During Fr. Brebeuf’s years at Ihonatiria, illness ravaged the Huron. Latourelle notes, “The epidemics of 1634 (smallpox combined with dysentery), 1636 (malignant influenza), and 1639 (smallpox), reduced to 12,000 a population that Sagard, Brébeuf, and Champlain estimated at 30,000 souls.”

These epidemics were blamed on the missionaries. In 1637, Fr. Brebeuf wrote a letter to his superior predicting that they could be massacred. That year also had some good news, though: the priest baptized their first healthy adult convert.
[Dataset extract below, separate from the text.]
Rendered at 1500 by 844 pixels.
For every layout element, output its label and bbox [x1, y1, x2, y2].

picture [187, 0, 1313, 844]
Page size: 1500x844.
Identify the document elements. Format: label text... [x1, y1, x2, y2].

The Jesuit Village of Ste. Marie

In 1636, Fr. Daniel returned to Quebec to found a boys’ school and Fr. Isaac Jogues joined Fr. Brebeuf in the mission. Two years later, Fr. Brebeuf established a new mission at Teanaostaiaë. It was beset by difficulties, however, especially when the smallpox epidemic of 1639 caused riots, beatings, and the desertion of most of his converts.
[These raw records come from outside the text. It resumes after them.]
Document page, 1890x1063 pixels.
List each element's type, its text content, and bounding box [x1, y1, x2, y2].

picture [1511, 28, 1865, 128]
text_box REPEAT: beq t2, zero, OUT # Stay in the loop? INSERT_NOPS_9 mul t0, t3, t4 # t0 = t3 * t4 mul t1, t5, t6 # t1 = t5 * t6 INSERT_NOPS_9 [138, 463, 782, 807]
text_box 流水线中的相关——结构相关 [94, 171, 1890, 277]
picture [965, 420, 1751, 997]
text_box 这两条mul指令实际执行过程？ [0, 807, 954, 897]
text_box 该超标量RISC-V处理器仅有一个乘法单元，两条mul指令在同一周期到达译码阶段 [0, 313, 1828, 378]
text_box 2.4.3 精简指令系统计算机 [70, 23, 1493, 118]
The rivalries of the various Huron villages caused the missionaries to change their tactics in 1639. Fr. Brebeuf and his companions established a new village, Ste. Marie, on the Wye River, a short distance away from their other missions. They had found that identifying with one village made them less welcome in other villages. From the new mission, they were able to make trips to new tribes as well as to their current missions.

In 1641, Fr. Brebeuf returned to Quebec, where he coordinated the missions for the next three years. During that time, he wrote the Huron Christmas carol, still a popular Christmas song today. These were difficult times for the missions, as the threat from the Iroquois was stronger than ever. Mission convoys were often captured by the Iroquois, and in 1642, Rene Goupil became the first martyr and Fr. Isaac Jogues spent a year as an Iroquois prisoner.
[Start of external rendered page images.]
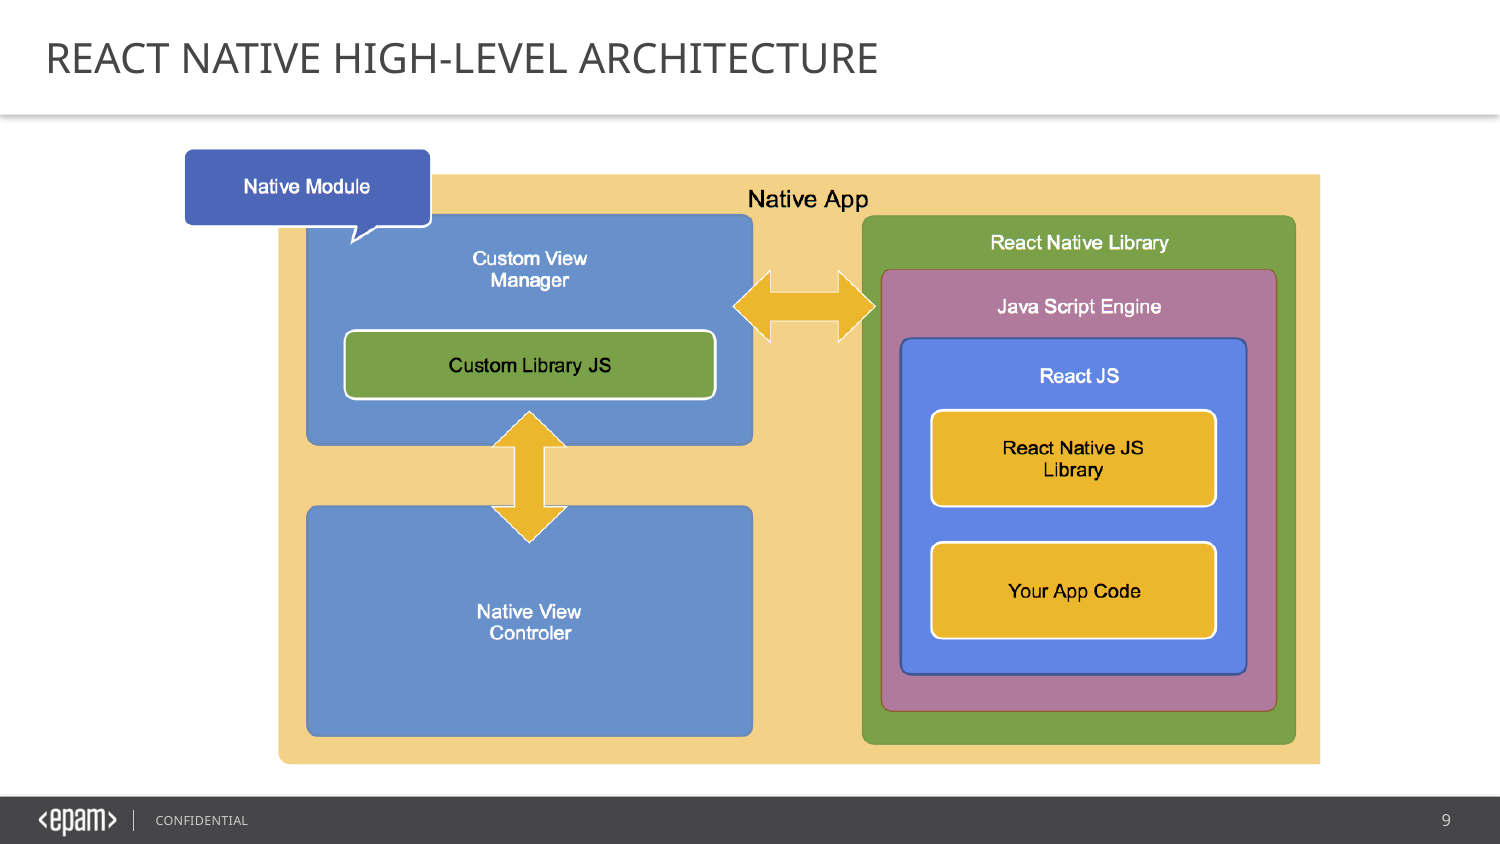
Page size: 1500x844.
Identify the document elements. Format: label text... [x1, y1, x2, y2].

list REACT NATIVE HIGH-LEVEL ARCHITECTURE [0, 0, 1500, 115]
picture [38, 808, 117, 837]
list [162, 131, 1338, 788]
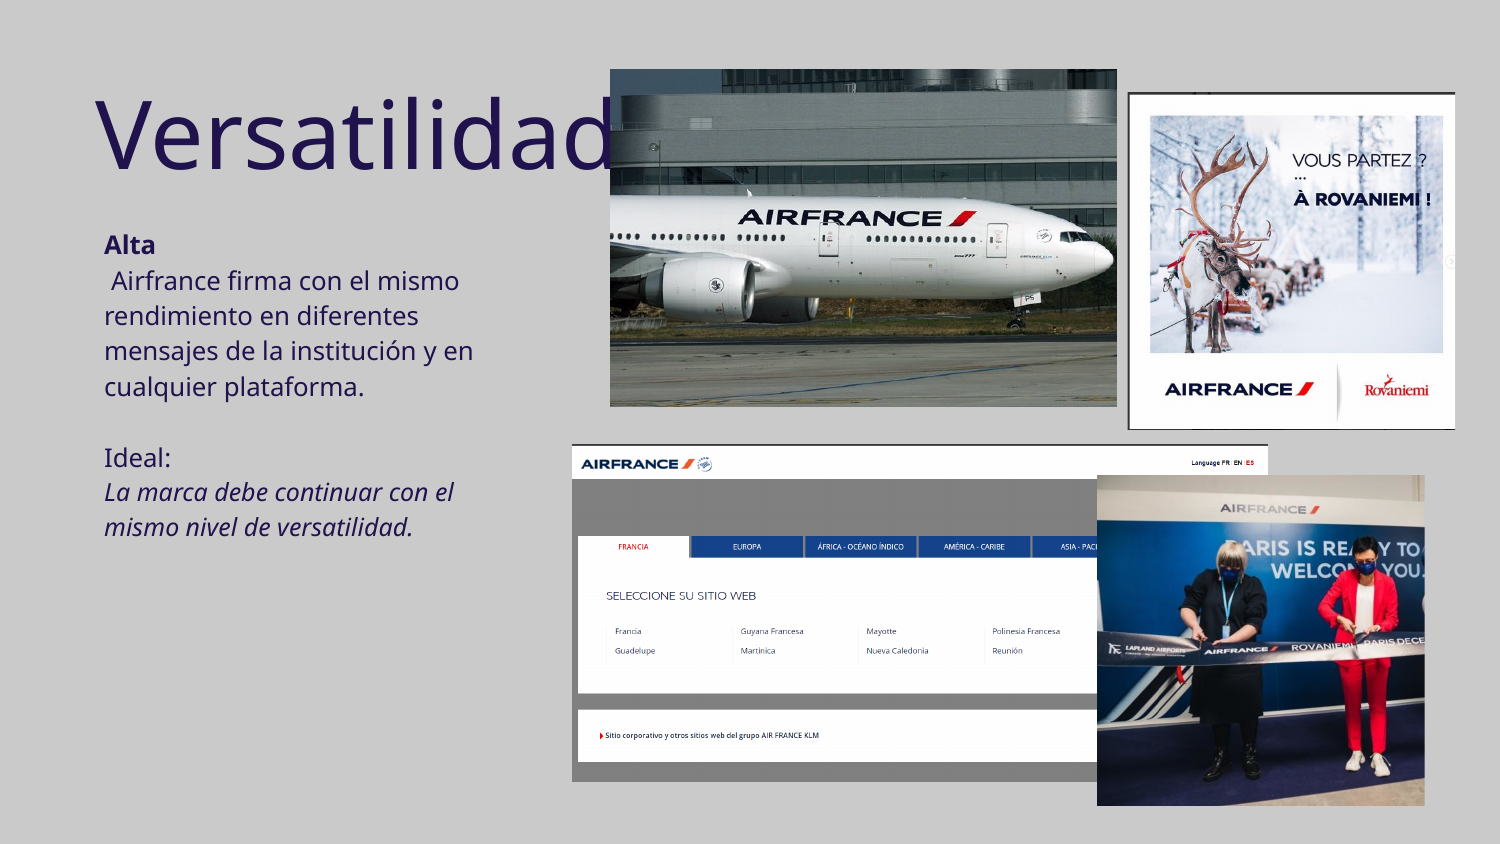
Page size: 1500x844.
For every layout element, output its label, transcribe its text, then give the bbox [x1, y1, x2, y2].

Saint Jean de Brebeuf’s Final Years

Fr. Brebeuf returned to his work among the Huron in 1644. In the next four years, three more missionaries were martyred by the Iroquois. Fr. Brebeuf had once witnessed the Iroquois torture their victim (one of his recent converts) and knew what death at their hands meant. Despite this, he remained with his people, teaching and helping. In 1649, the Iroquois attacked the village where Fr. Brebeuf was serving with Fr. Lalemant. After being tortured, they were martyred on March 17.

St. Jean, you fearlessly pursed God’s calling upon your life, ignoring the opinions of those who tried to stop you. Even health problems could not keep you from your vocation. Pray that we may also do what God asks of us, even if we face opposition from our friends and family. Amen.